Volatility Reports November 21, 2022
November 21, 2022
November 21, 2022
VIX data does not suggest the daily wide swings in the stock market. Over the last 30 days, S&P 500’s minimum gain on an up day is 2% (rounded).
What the data reflects is more precise than the widely used put/call ratio. Today that statistic is just not a bear/bull ratio because there can be calls on leveraged bear (short) ETFs. Even if they have made changes in the ratio calculation, it is thought to reflect the mentality of risk-averse risk-takers compared to futures traders, as such it is the little guy that is assumed to be dumb money.
Well, the data used in Contrary Thinker’s fear and greed oscillator is more than the current perception of risk in the stock market today, looking out at various lengths. We also use the UVXY and others, which is a portfolio of S-T volatility futures. UVXY is ProShares Ultra VIX Short Term Futures ETF, long volatility futures. For a hedge fund, the cost of carrying a hedge is the value of that portfolio decreasing.

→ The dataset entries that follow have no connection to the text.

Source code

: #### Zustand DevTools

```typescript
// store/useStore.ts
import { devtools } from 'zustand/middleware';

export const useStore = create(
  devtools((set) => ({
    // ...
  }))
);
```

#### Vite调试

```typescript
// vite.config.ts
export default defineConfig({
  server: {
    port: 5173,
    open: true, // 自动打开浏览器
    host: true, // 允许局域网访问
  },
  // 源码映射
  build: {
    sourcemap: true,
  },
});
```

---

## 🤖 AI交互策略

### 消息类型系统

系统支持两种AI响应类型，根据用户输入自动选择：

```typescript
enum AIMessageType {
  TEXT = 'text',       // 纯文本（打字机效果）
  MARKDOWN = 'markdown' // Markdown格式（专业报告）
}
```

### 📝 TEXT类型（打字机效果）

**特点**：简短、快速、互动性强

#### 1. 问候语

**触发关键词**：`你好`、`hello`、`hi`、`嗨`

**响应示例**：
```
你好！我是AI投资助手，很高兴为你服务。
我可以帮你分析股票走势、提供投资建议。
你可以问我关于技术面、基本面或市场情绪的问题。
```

From an Alpha-achieving point of view, it is the process of moving to long volatility, that achieves Alpha, not the longer term carrying the position. The index has a slow-down trending bias because the stock market is known to be bullish most of the time. However, the index spikes to higher levels. Today the low 20% range suggests these investors see little risk of a volatility breakout. So, on the other hand an uptrend in the index is more like a spike leading the stock market. Back when Covid19 made the mainstream media the index spike to over .85.